As I climb into the bunk, I feel certain this short-term forecast will be right. I also recall what Bob McDavitt, a well-known New Zealand weather specialist and sailing router once told me. “So many factors can affect weather patterns. That means, while it is relatively easy to make accurate two-day predictions, we forecasters are just making educated guesses about what will happen four days out. You sailors have to be aware, windows may open, but windows also close.”
Afterword – Less than half a day after we hove to, the wind did back. We set sail on a close reach to arrive at our destination 36 hours later having sailed 1370 miles in 14.5 days. No gear failures, no need to use the para-anchor, three of those days were true dream sailing. The rest – hard work. But it paid off. And, for the next months as we meandered every so leisurely north inside the Great Barrier Reef, it was the few perfect days of that passage which most readily to mind.
Note – In the above post, I have described just one of the potential ways of getting a sailboat to heave to. I have also shown about just one of the reasons it is important to practice using what Larry called, “the sailor’s safety valve.” For more details, more reasons you should know how to heave to – please refer to Storm Tactics Handbook. To assist my cruising kitty, consider buying it through the following link – https://www.paracay.com/l-and-l-pardey-books/?srsltid=AfmBOorgs1_YUFFixyw8ng6TMMotpvQSm-SZiMYej8-cZyzGzsk-LTjW
I receive a far more generous royalty here, than for books purchased through other sites.


Thank you to those who added comments. I have personally, never used a weather router for planning my own departures. So I can't comment on who might be a best or better person to contact. I have known Bob McDavitt as a friend for many years and know the high regard he is held in for his weather knowledge, his generosity in sharing that knowledge and his ability to understand what sailing on a smaller boat feels like. That aside, I forgot to include one other source of information I use for choosing potentially better weather windows - the Atlas of Pilot charts for the sea-area where I will be sailing. Issued by the National Geospatial-Intelligence Agency (NGA), they are only updated about every ten years. And yes, due to global changes, maybe this should be done more often. But over all, they do help show the general pattern of winds, seas and storms we might encounter.
Thanks for sharing ☺️🙏🏼 this captures something most people underestimate the gap between the “right window” on paper and the reality once you’re in it.

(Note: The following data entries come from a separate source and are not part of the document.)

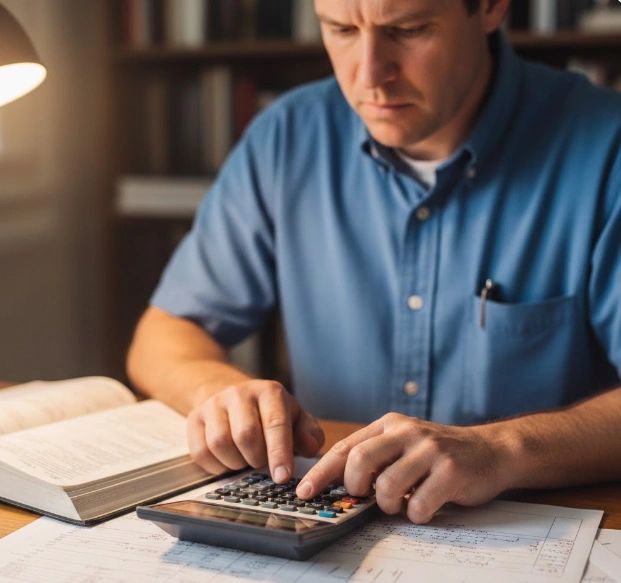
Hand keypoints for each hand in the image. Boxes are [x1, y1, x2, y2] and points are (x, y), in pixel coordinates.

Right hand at [187, 380, 324, 482]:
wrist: (233, 395)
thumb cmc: (270, 413)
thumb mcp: (295, 418)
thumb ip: (309, 433)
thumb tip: (309, 447)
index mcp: (269, 392)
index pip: (275, 424)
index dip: (279, 453)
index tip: (282, 477)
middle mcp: (239, 393)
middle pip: (245, 435)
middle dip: (256, 458)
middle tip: (261, 463)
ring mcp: (214, 404)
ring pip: (220, 443)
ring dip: (236, 462)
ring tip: (245, 460)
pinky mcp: (194, 418)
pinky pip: (200, 451)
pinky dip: (216, 466)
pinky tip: (228, 461)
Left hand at [295, 412, 516, 522]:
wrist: (490, 450)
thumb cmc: (438, 453)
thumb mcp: (403, 443)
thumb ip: (375, 456)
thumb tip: (336, 483)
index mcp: (389, 424)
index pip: (345, 448)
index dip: (321, 473)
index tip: (304, 493)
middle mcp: (406, 431)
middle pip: (359, 462)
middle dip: (355, 489)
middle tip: (365, 498)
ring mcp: (429, 449)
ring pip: (386, 486)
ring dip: (388, 505)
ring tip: (401, 503)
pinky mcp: (451, 470)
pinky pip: (419, 505)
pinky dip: (416, 515)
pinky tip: (424, 507)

Weather windows feel precise when you’re planning - charts, forecasts, clean gaps between systems. But out there, it’s all overlap, timing errors, and small misreads compounding into real conditions. You don’t get a perfect window, you get a bet that’s good enough.
What stood out is how quickly that shifts from strategy to endurance. Once you’re in it, there’s no more optimizing - just managing fatigue, staying alert, and letting the decision play out. Day 13 of an eight-day passage says everything about how fragile those assumptions are.
There’s a broader pattern here. We like to believe we can time complex systems - weather, markets, even life moves - with enough data. In reality, you’re always entering something partially wrong. The skill isn’t picking perfectly, it’s being able to handle the version you actually get.